Caesar likewise had been busy. In order to take the war to Pompeius he sailed east to Greece in January 48
BC
to join Antonius, then marched on Pompeius' base at Dyrrhachium. Although rations ran so low that Caesar's troops were forced to eat bread made of grass as he led parties of raiders in disguise across the enemy lines, Pompeius failed to follow up his victories in their sporadic encounters. This left Caesar free to face him again.

At Pharsalus on 9 August, in blazing heat, Caesar prayed to his ancestor Venus, Greek Aphrodite, whose armed image he always wore on a ring. Promising her a great temple if she brought him victory, his rousing battle-cry of ‘Victrix' carried the day. Although he rode up and down the lines ordering his men to kill as few of the enemy as possible, fifteen thousand of Pompeius' men still died, with another twenty thousand surrendering and Pompeius himself only just managing to escape.

As the largest battle ever fought between Romans, Pharsalus was also one of the most decisive in history, making Caesar the master of Rome and gaining him many new ‘friends'. After taking on to his staff two staunch Republicans, Gaius Cassius Longinus and Lucius Junius Brutus, son of Caesar's long-term mistress Servilia, Caesar went east to Anatolia to find money to pay his victorious troops. In Ephesus, he made a point of leaving Artemis' rich temple treasury intact and in return received the title ‘Manifest God', ‘descended from Ares [Roman Mars] and Aphrodite [Venus] and Saviour of Mankind'. Caesar's progress was reported to Cleopatra down the coast at Askalon, where she no doubt rejoiced at news of Pompeius' defeat. Caesar's reaction to divine honours would have given her a real insight into the character of a man happy to exploit a divine persona to further his political ends.
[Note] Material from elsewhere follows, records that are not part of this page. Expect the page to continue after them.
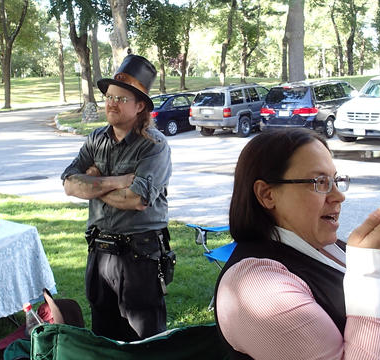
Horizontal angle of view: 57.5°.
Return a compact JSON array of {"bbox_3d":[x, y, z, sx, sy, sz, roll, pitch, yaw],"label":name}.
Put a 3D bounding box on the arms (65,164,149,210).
[{"bbox_3d":[-0.397,0.033,1.620,0.400,0.180,0.220,7,13,29],"label":"arms"}]

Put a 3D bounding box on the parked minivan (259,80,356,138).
[{"bbox_3d":[4.650,-2.600,12.500,1.960,1.760,5.050,10,19,40],"label":"parked minivan"}]

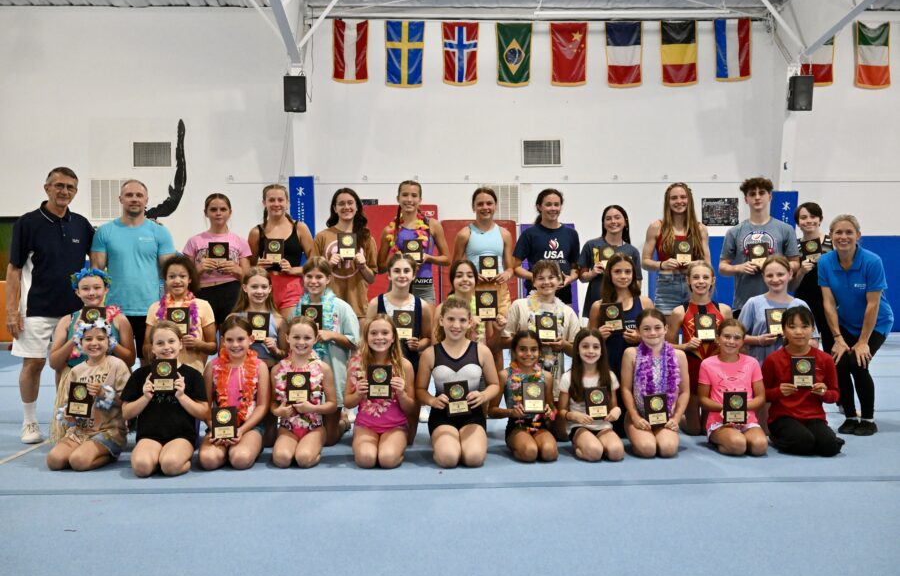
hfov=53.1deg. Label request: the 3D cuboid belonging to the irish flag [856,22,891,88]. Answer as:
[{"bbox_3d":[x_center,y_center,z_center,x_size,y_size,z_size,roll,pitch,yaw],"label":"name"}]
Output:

His desire to emulate his hero Alexander gave them further common ground, and when he travelled on to Troy for another PR opportunity he paid homage to his ancestors the Trojan Prince Aeneas and the goddess Venus. For as he had said himself, his family ‘reckon descent from the goddess Venus' and ‘can claim both the sanctity of kings who reign supreme among mortals, and the reverence due to gods, who hold even kings in their power'. Echoing Alexander's own beliefs, this was clearly someone with whom Cleopatra could do business. So she sent him a detailed report of her own situation and told him she was about to take back her throne by force of arms.